BEGIN PASSAGE SHOWN

Using Cell Phones to Combat Poverty

New research has found that social media and access to ICT is a confirmed pathway out of poverty. This finding is huge in the ICT world because it proves that merely a mobile phone can lead to an increase in income. This kind of result is something that academics, government officials, and NGOs have been looking for to confirm a way to overcome poverty and inequality. This study occurred during 2008 and 2010 where, during dramatic food price increases and economic crisis, “the income of the poorest people who had access to mobile phones went up.”

An African woman using a mobile phone in her village.

Adding education and entrepreneurship skills, another finding suggests, increases income even further. How? Well, mobile phones can be used to grow income with communication networks, checking on food prices, job offers, or even finding ways to send money to relatives. Farmers in Uganda and Rwanda can send SMS messages to a free number to hear what coffee prices are in local markets. M-Pesa, the East Africa mobile-based service that we studied in class, was discussed as a hugely successful initiative that enabled 17 million people to deposit, withdraw, and transfer money.

What experts are looking to do is to “create platforms that bypass traditional barriers of cost and accessibility and equip youth with the skills and information they need to seek out opportunities.” The mobile technology can become a bridge to many different connections. Like the case studies that we looked at in class regarding India, Kenya, and Afghanistan, given the chance, mobile phones can make a huge difference.

Role of Mobile Based Applications in India’s Social and Economic Transformation

This article examines India’s growth in the technology sector over the last decade and discusses the socio-economic impacts of recent increases in mobile technology.  Today, india is experiencing “technology leapfrogging” in the telecom industry.  The term “technology leapfrogging” is used frequently in this paper; it describes the bypassing of technological stages that other countries have gone through.1  India is further along in the ICT development process than many LDC’s; mobile technology is both accessible and utilized by both the rich and the poor.

END PASSAGE SHOWN
BEGIN RECORD EXTRACTS

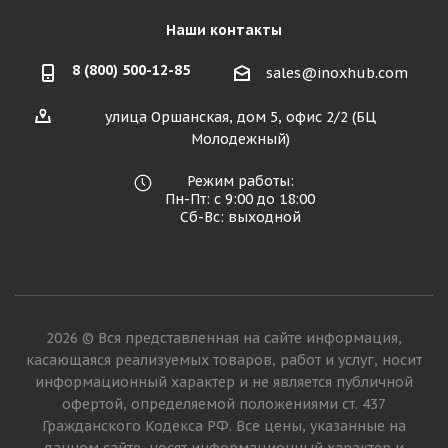
Наши контакты
8 (800) 500-12-85
sales@inoxhub.com
улица Оршанская, дом 5, офис 2/2 (БЦ
Молодежный)
Режим работы:
Пн-Пт: с 9:00 до 18:00
Сб-Вс: выходной
2026 © Вся представленная на сайте информация,
касающаяся реализуемых товаров, работ и услуг, носит
информационный характер и не является публичной
офертой, определяемой положениями ст. 437
Гражданского Кодекса РФ. Все цены, указанные на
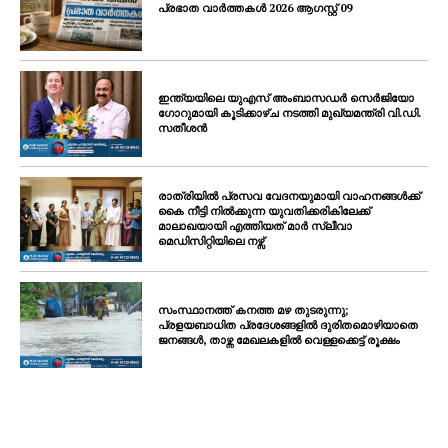
പ്രഭാത വാർത്തകൾ 2026 ആഗസ്റ്റ് 09
ഇന്ത്യയിലെ യുഎസ് അംബാസഡർ സെർജിയോ
ഗോറുമായി കൂടിക്കാഴ്ച നടത്തി മുഖ്യമന്ത്രി വി.ഡി.
സതീശൻ
രാത്രിയിൽ പ്രസവ വേദനയുമായി വാഹനങ്ങൾക്ക്
കൈ നീട്ടി നിൽക്കുന്ന യുവതിക്കരികിലേക്ക്
മാലാഖയായി എത്തിയത് മാർ സ്ലീവാ
മെഡിസിറ്റിയിലെ നഴ്സ്
സംസ്ഥാനത്ത് കനത്ത മഴ തുടരുന്നു;
പ്രളയബാധിത പ്രദേശങ്ങളിൽ ദുരിതമൊഴിയാതെ
ജനങ്ങൾ, താഴ്ന്ന മേഖലകളിൽ വെള്ളക്കെട്ട് രൂക്ഷം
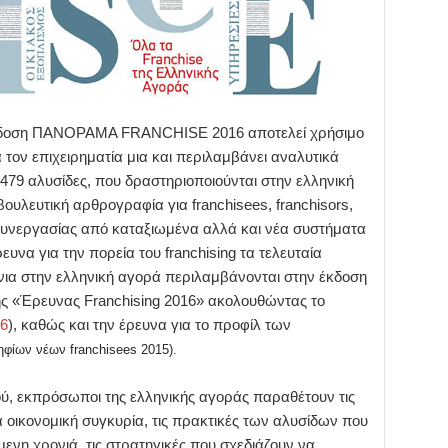
κδοση ΠΑΝΟΡΑΜΑ FRANCHISE 2016 αποτελεί χρήσιμο
α τον επιχειρηματία μια και περιλαμβάνει αναλυτικά
α 479 αλυσίδες, που δραστηριοποιούνται στην ελληνική
ουλευτική αρθρογραφία για franchisees, franchisors,
συνεργασίας από καταξιωμένα αλλά και νέα συστήματα
ρευνα για την πορεία του franchising τα τελευταία
νια στην ελληνική αγορά περιλαμβάνονται στην έκδοση
ης «Έρευνας Franchising 2016» ακολουθώντας το
16
),
καθώς και την έρευνα για το προφίλ των
φίων νέων franchisees 2015
).
γού, εκπρόσωποι της ελληνικής αγοράς παραθέτουν τις
 οικονομική συγκυρία, τις πρακτικές των αλυσίδων που
νη χρονιά, τις στρατηγικές που σχεδιάζουν να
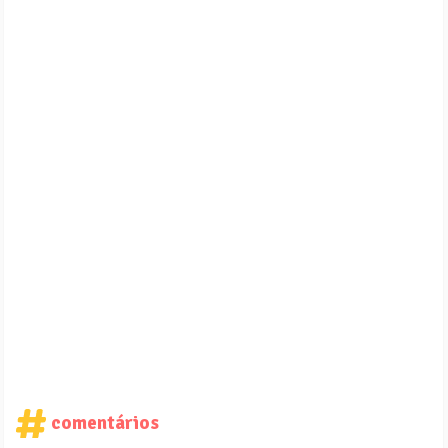
comentários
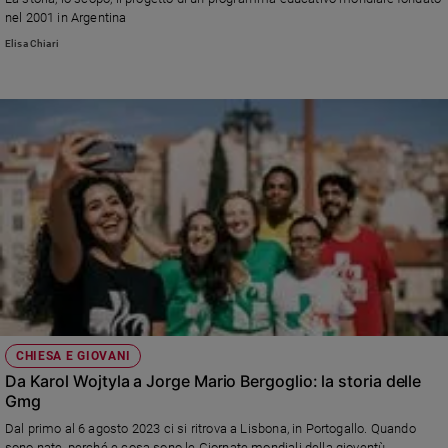
e
nel 2001 in Argentina
giovani
Elisa Chiari
Adolescenza
Bioetica
Vai
Riflessioni
Foto
Video
CHIESA E GIOVANI
Da Karol Wojtyla a Jorge Mario Bergoglio: la storia delle
Podcast
Gmg
Dal primo al 6 agosto 2023 ci si ritrova a Lisbona, in Portogallo. Quando
Privacy
sono nate, perché e cosa sono le Giornate mondiali della gioventù.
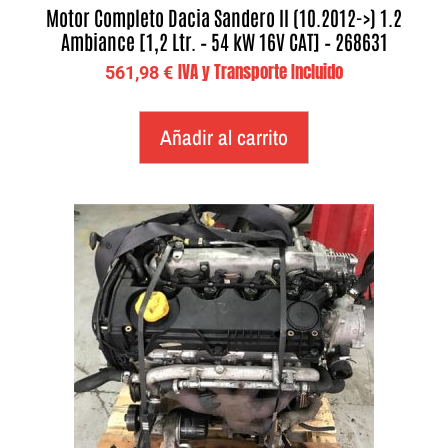
Motor Completo Dacia Sandero II (10.2012->) 1.2
Ambiance [1,2 Ltr. – 54 kW 16V CAT] – 268631
IVA y Transporte Incluido
561,98
€
Añadir al carrito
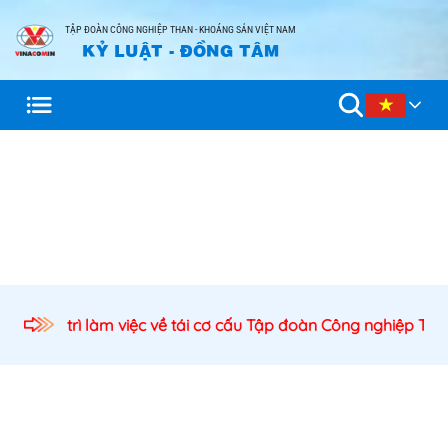
TẬP ĐOÀN CÔNG NGHIỆP THAN - KHOÁNG SẢN VIỆT NAM
KỶ LUẬT - ĐỒNG TÂM
ước chủ trì làm việc về tái cơ cấu Tập đoàn Công nghiệp Than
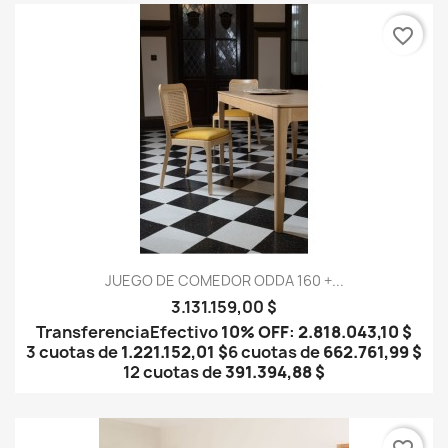
favorite_border
JUEGO DE COMEDOR ODDA 160 +...
3.131.159,00 $
Transferencia
Efectivo
10% OFF
:
2.818.043,10 $
3 cuotas de
1.221.152,01 $
6 cuotas de
662.761,99 $
12 cuotas de
391.394,88 $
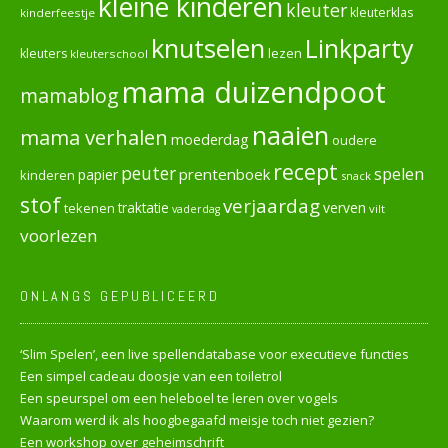
kleine kinderen
kleuter
kleuterklas
kinderfeestje
knutselen
Linkparty
lezen
kleuters
kleuterschool
mama duizendpoot
mamablog
naaien
mama verhalen
moederdag
oudere
recept
peuter
spelen
prentenboek
papier
kinderen
snack
stof
verjaardag
verven
tekenen
traktatie
vilt
vaderdag
voorlezen
ONLANGS GEPUBLICEERD
‘Slim Spelen’, een live spellendatabase voor executieve functies
Een simpel cadeau doosje van een toiletrol
Een speurspel om een heleboel te leren over vogels
Waarom werd ik als hoogbegaafd meisje toch niet gezien?
Een workshop over geheimschrift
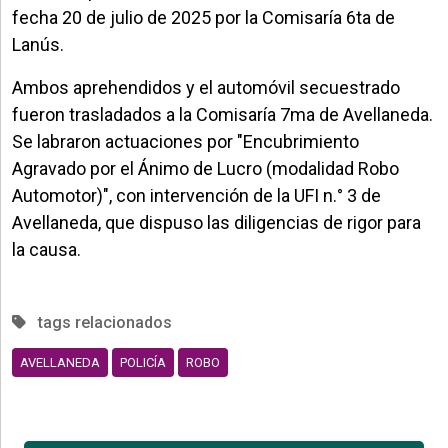
fecha 20 de julio de 2025 por la Comisaría 6ta de
Lanús.
Ambos aprehendidos y el automóvil secuestrado
fueron trasladados a la Comisaría 7ma de Avellaneda.
Se labraron actuaciones por "Encubrimiento
Agravado por el Ánimo de Lucro (modalidad Robo
Automotor)", con intervención de la UFI n.° 3 de
Avellaneda, que dispuso las diligencias de rigor para
la causa.
tags relacionados
AVELLANEDA
POLICÍA
ROBO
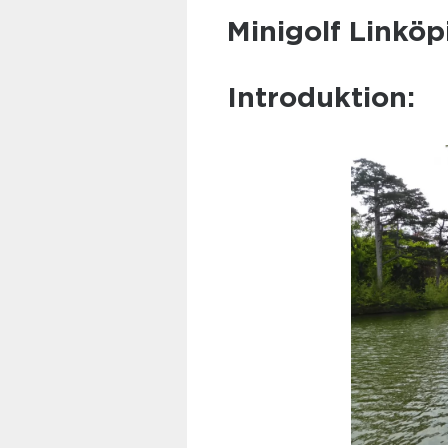
Minigolf Linköp
Introduktion:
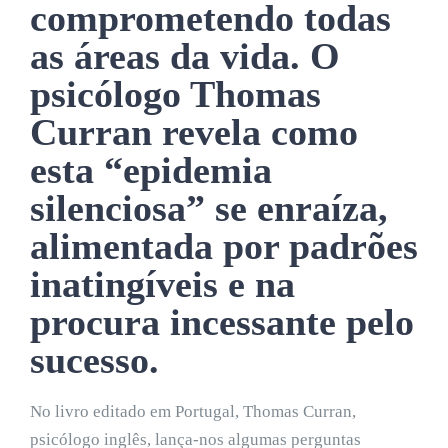
comprometendo todas
as áreas da vida. O
psicólogo Thomas
Curran revela como
esta “epidemia
silenciosa” se enraíza,
alimentada por padrões
inatingíveis e na
procura incessante pelo
sucesso.
No livro editado em Portugal, Thomas Curran,
psicólogo inglês, lança-nos algumas perguntas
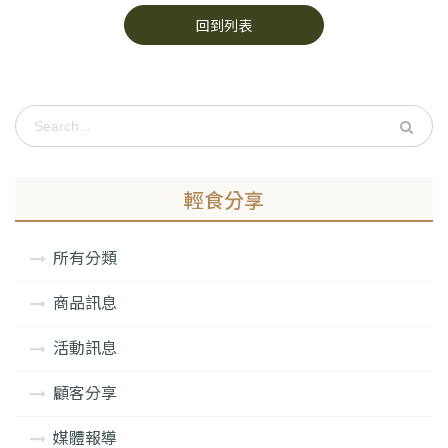
回到列表
輕食分享
所有分類
商品訊息
活動訊息
顧客分享
媒體報導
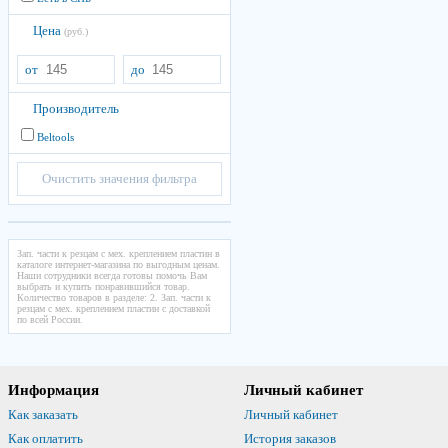
Цена
(руб.)
от
до
Производитель
Beltools
Очистить значения фильтра
Зап. части к резцам с мех. креплением пластин в
каталоге интернет-магазина по выгодным ценам.
Наши сотрудники всегда готовы помочь Вам
выбрать и купить понравившийся товар.
Количество товаров в разделе: 2. Зап. части к
резцам с мех. креплением пластин с доставкой
по всей России.
Информация
Личный кабинет
Как заказать
Личный кабинет
Как оплатить
История заказов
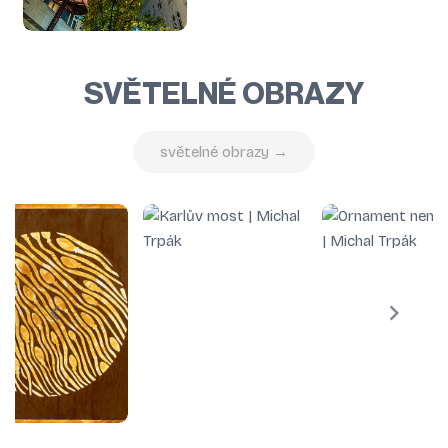
SVĚTELNÉ OBRAZY
světelné obrazy →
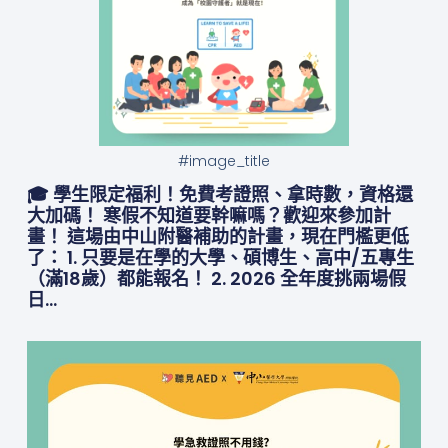
#image_title
🎓 學生限定福利！免費考證照、拿時數，資格還
大加碼！ 寒假不知道要幹嘛嗎？歡迎來參加計
畫！ 這場由中山附醫補助的計畫，現在門檻更低
了： 1. 只要是在學的大學、碩博生、高中/五專生
（滿18歲）都能報名！ 2. 2026 全年度挑兩場假
日…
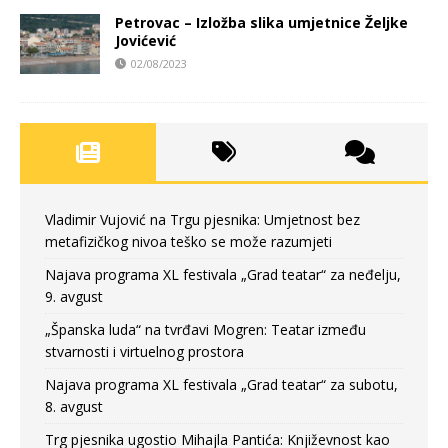
Petrovac – Izložba slika umjetnice Željke
Jovićević
02/08/2023
Vladimir Vujović na Trgu pjesnika: Umjetnost bez
metafizičkog nivoa teško se može razumjeti
Najava programa XL festivala „Grad teatar“ za neđelju,
9. avgust
„Španska luda“ na tvrđavi Mogren: Teatar između
stvarnosti i virtuelnog prostora
Najava programa XL festivala „Grad teatar“ za subotu,
8. avgust
Trg pjesnika ugostio Mihajla Pantića: Književnost kao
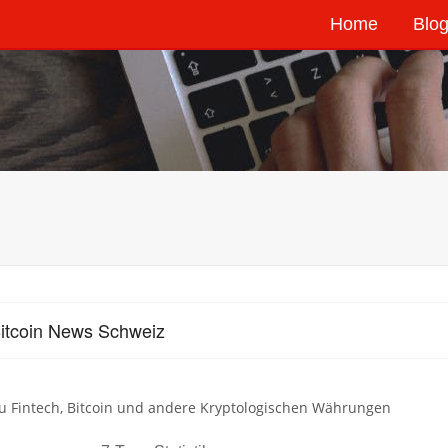
Home
Blog
itcoin News Schweiz
u Fintech, Bitcoin und andere Kryptologischen Währungen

END RECORD EXTRACTS

» **APPLY WHAT YOU READ**
a) List every country named in the passage on mobile phones and poverty.
b) Answer these questions from the passage on mobile phones and poverty:
(i) During which years did the study take place?
(ii) How many people did M-Pesa enable to deposit, withdraw, and transfer money?
(iii) What term describes bypassing the technological stages that other countries have gone through?
c) Carry on the passage on mobile phones and poverty from its final sentence.

» **ANSWERS TO THE EXERCISES**
a) Uganda, Rwanda, India, Kenya, Afghanistan

b)
(i) 2008 and 2010
(ii) 17 million
(iii) Technology leapfrogging

c)
What struck my interest about this paper is the classification of mobile applications into two major categories: “lifestyle enabling mobile applications” and “livelihood enabling mobile applications.”  Lifestyle applications refer to those “used primarily by the rich and the middle class users, who are mobile, computer literate and have access to information. The primary objectives of these kinds of applications are for entertainment, increasing productivity and improving the ease of life.”  Livelihood applications are “targeted at the bottom of the pyramid and the poor category. The primary objectives are social inclusivity, social and economic coverage, solving the information asymmetry, raising the income potential.”  This distinction between mobile technology applications based on the user profile makes it much easier to accurately gauge progress on an individual level.

The authors suggest a “causal relationship within the same country between higher mobile penetration and higher economic growth.”  To support this, they provide a very useful statistic, which I think supports many of the concepts we have been learning about in class: that “Indian states with high mobile penetration can be expected to grow faster than those states with larger mobile penetration rates, by 1.2% points a year more on average for every 10% increase in the penetration rate.”  I think that it is very impressive that increases in penetration produce an increase in the rate of growth.

While this isn’t my country for our class, I think this article is very insightful because it shows ICT development in a country that has already made some progress in this sector.  It talks about challenges for development at this level.  These challenges and potential problems differ from those I have read about for Madagascar, which is much lower on the ICT development scale than India.